* _WHAT YOU HAVE TO DO_
Copy the material below word for word, leaving out the pictures.

• • • • •

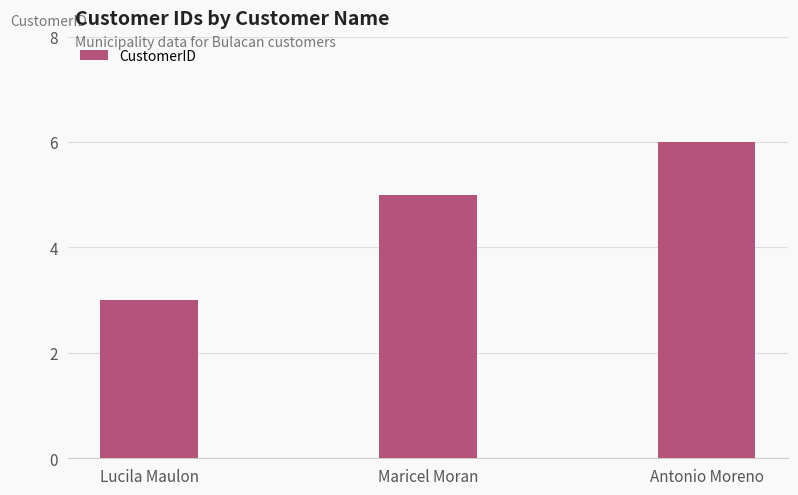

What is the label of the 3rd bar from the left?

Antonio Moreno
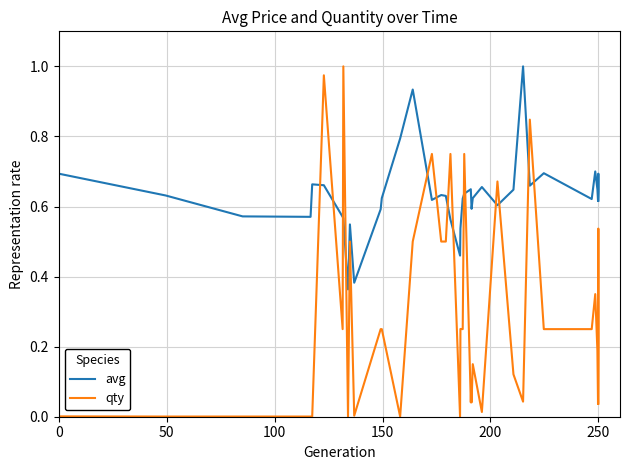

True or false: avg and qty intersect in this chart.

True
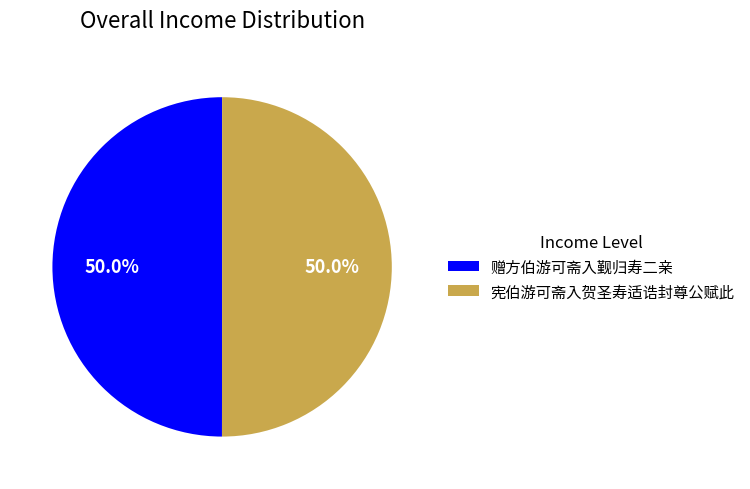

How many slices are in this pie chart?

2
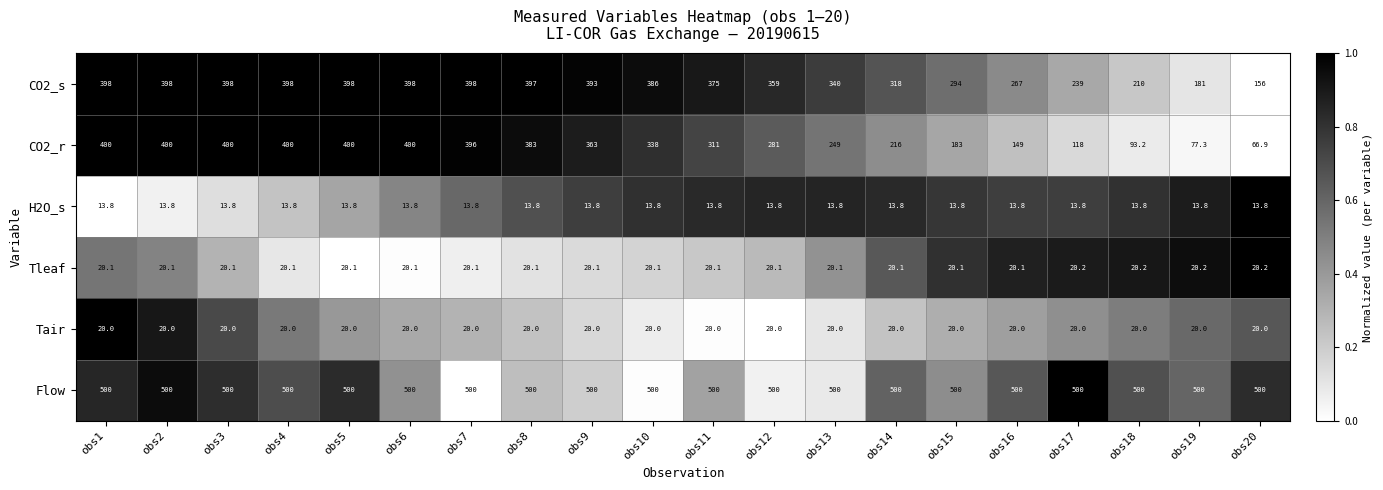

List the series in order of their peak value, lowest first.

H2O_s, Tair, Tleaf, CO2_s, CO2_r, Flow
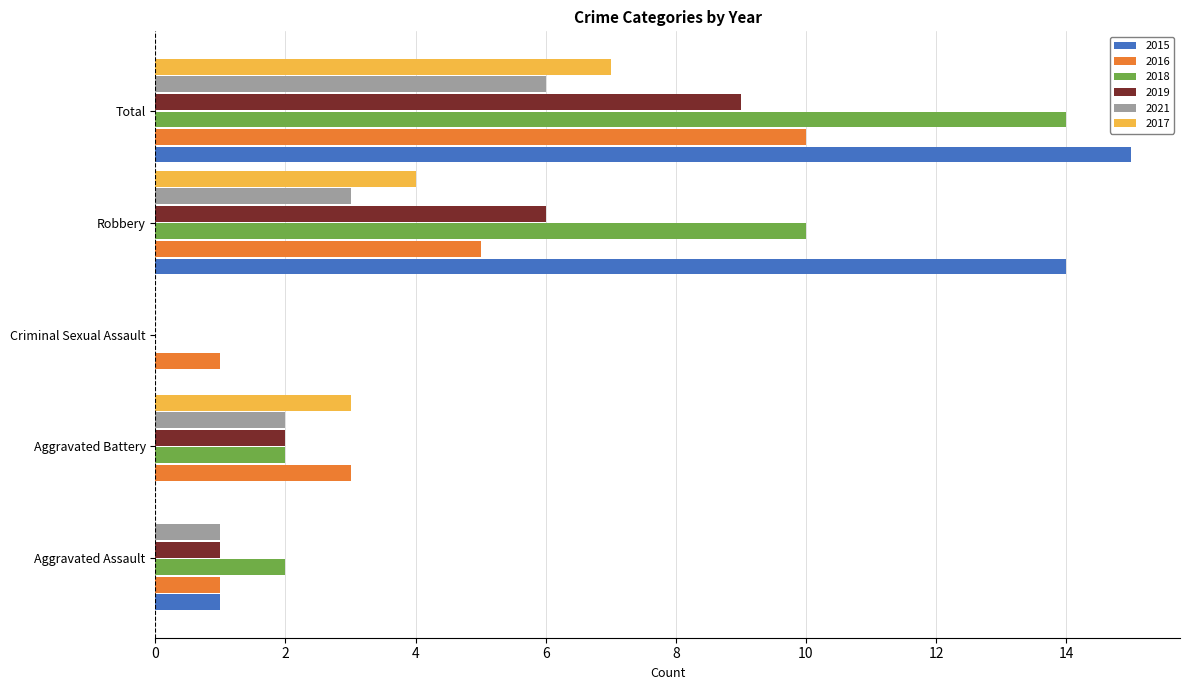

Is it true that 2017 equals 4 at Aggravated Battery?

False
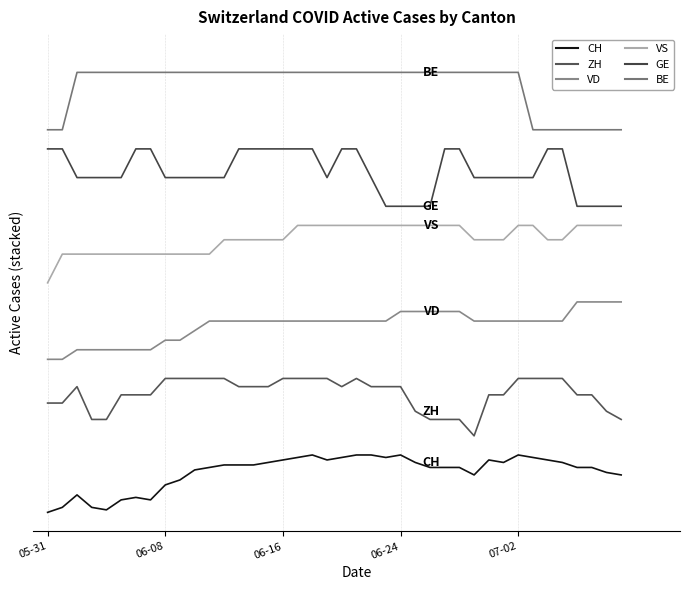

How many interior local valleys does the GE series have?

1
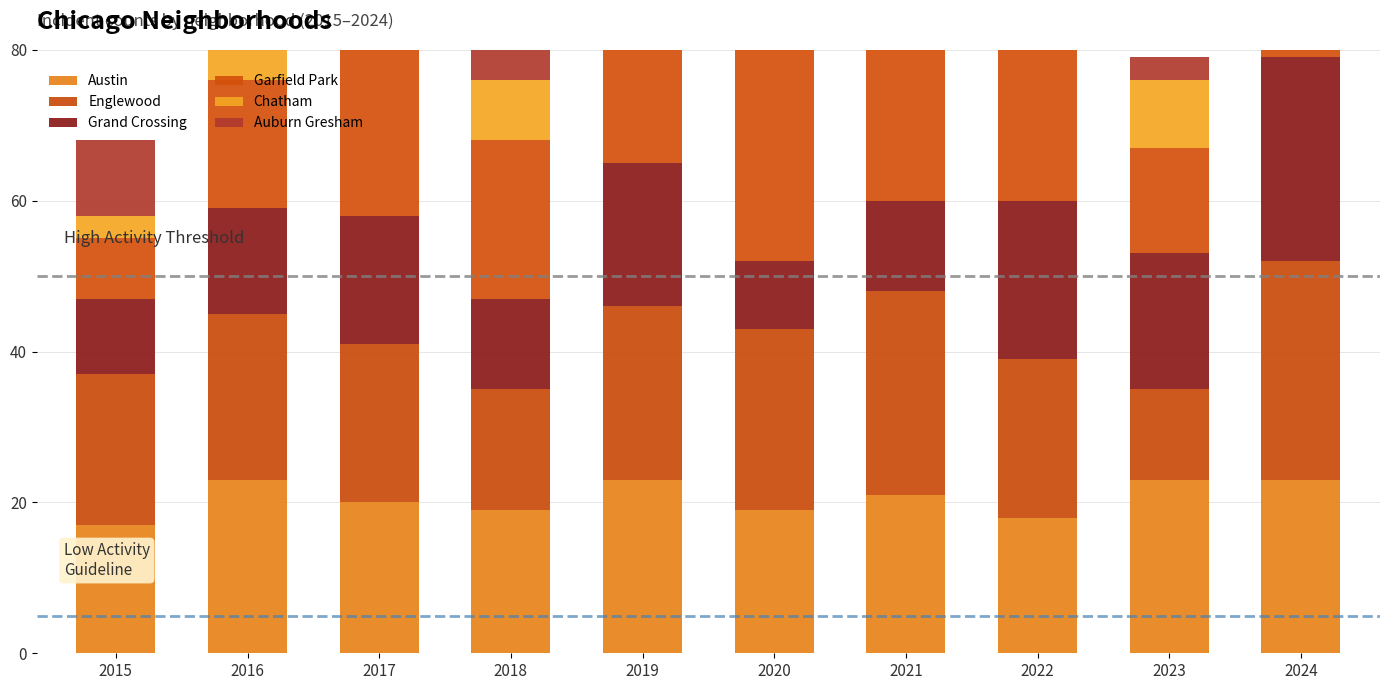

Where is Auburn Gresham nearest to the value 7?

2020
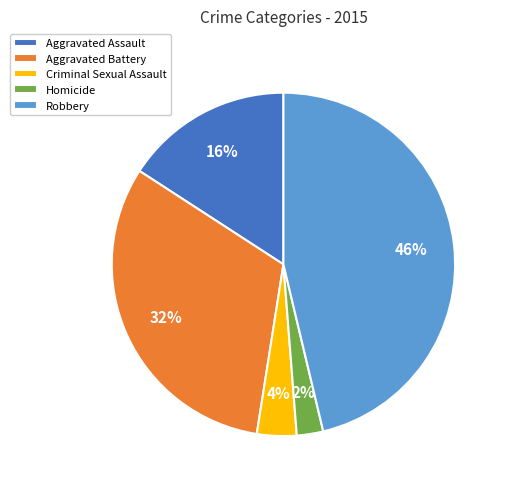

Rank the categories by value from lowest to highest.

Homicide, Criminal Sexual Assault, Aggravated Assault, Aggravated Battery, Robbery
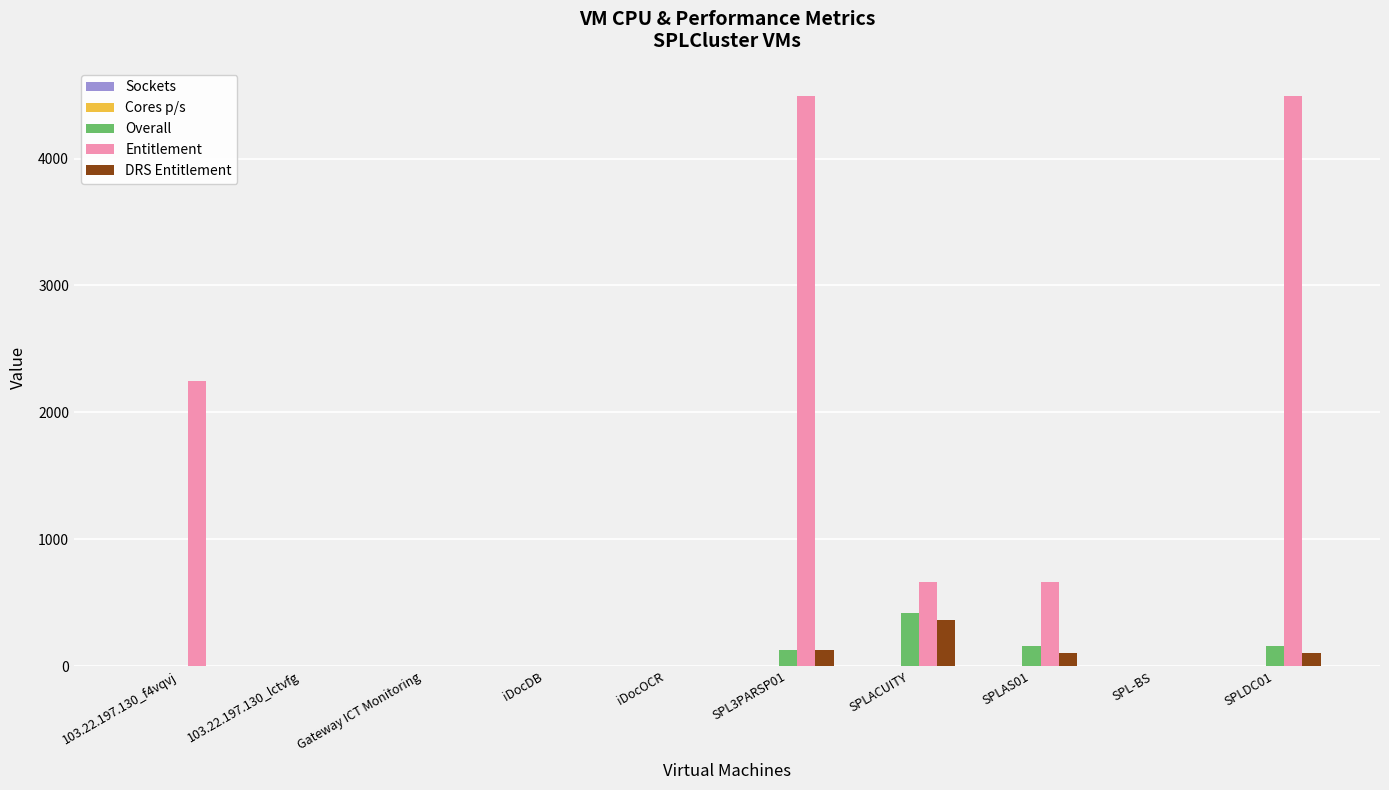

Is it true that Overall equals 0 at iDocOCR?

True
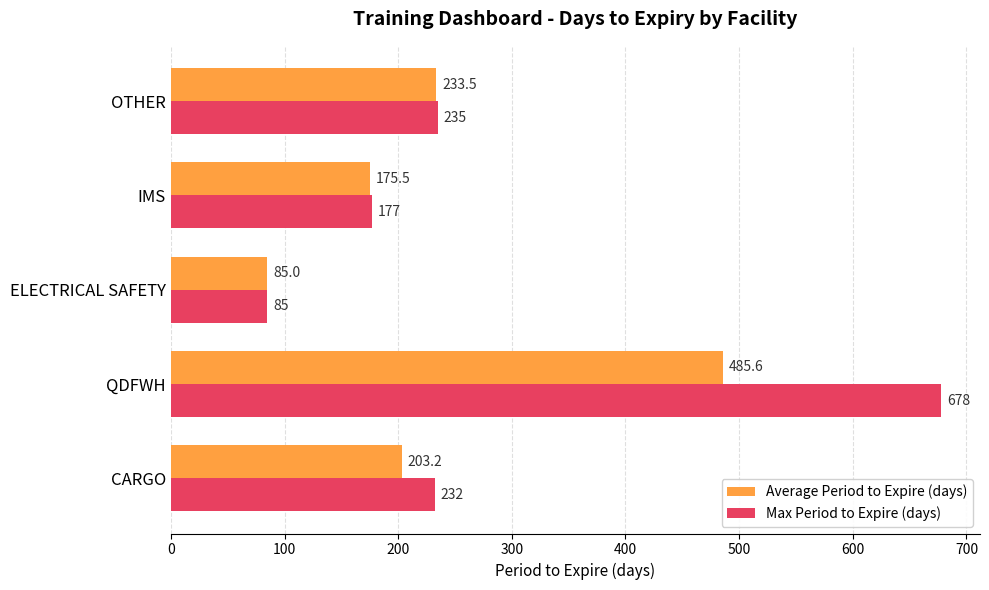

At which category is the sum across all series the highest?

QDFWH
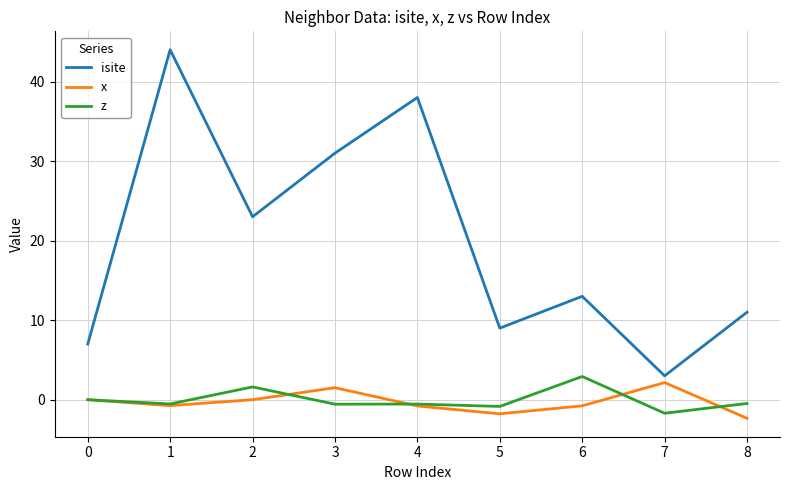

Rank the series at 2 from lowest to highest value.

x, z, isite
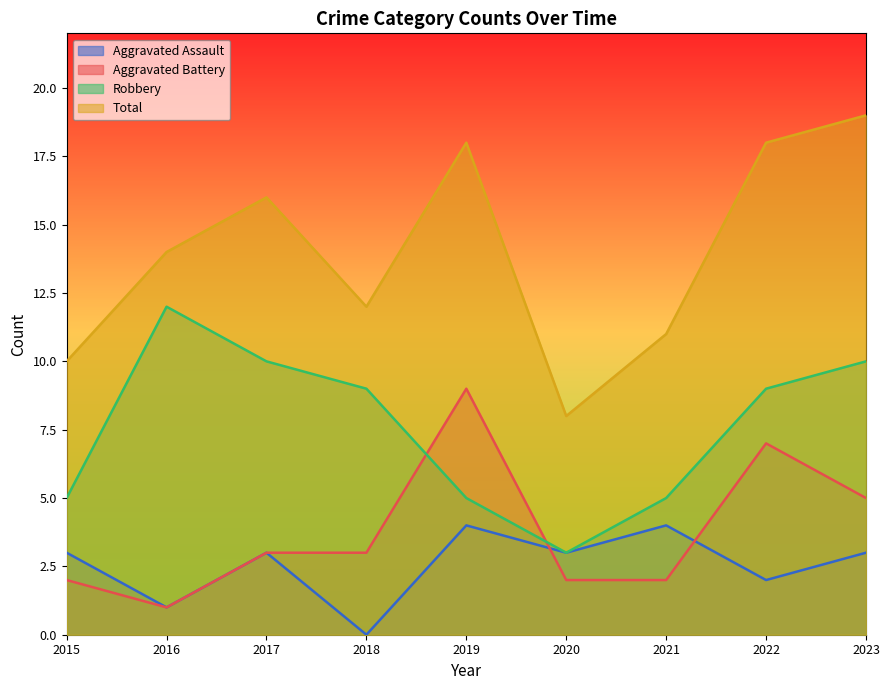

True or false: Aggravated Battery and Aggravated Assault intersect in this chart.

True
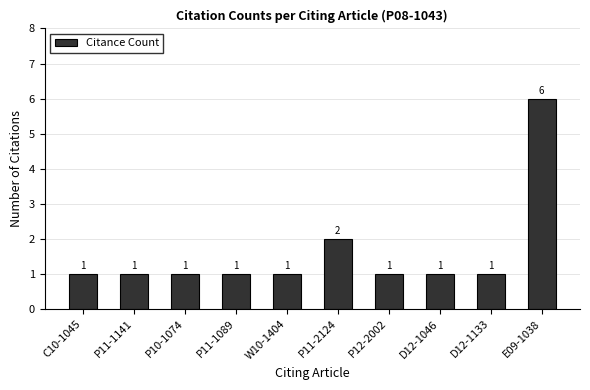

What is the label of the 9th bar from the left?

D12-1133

• • • • •

* _FINAL ANSWER_
What is the label of the 3rd bar from the left?

Antonio Moreno

True or false: avg and qty intersect in this chart.

True

How many slices are in this pie chart?

2

List the series in order of their peak value, lowest first.

H2O_s, Tair, Tleaf, CO2_s, CO2_r, Flow

Is it true that 2017 equals 4 at Aggravated Battery?

False

How many interior local valleys does the GE series have?

1

Where is Auburn Gresham nearest to the value 7?

2020

Rank the categories by value from lowest to highest.

Homicide, Criminal Sexual Assault, Aggravated Assault, Aggravated Battery, Robbery

Is it true that Overall equals 0 at iDocOCR?

True

At which category is the sum across all series the highest?

QDFWH

Rank the series at 2 from lowest to highest value.

x, z, isite

True or false: Aggravated Battery and Aggravated Assault intersect in this chart.

True

What is the label of the 9th bar from the left?

D12-1133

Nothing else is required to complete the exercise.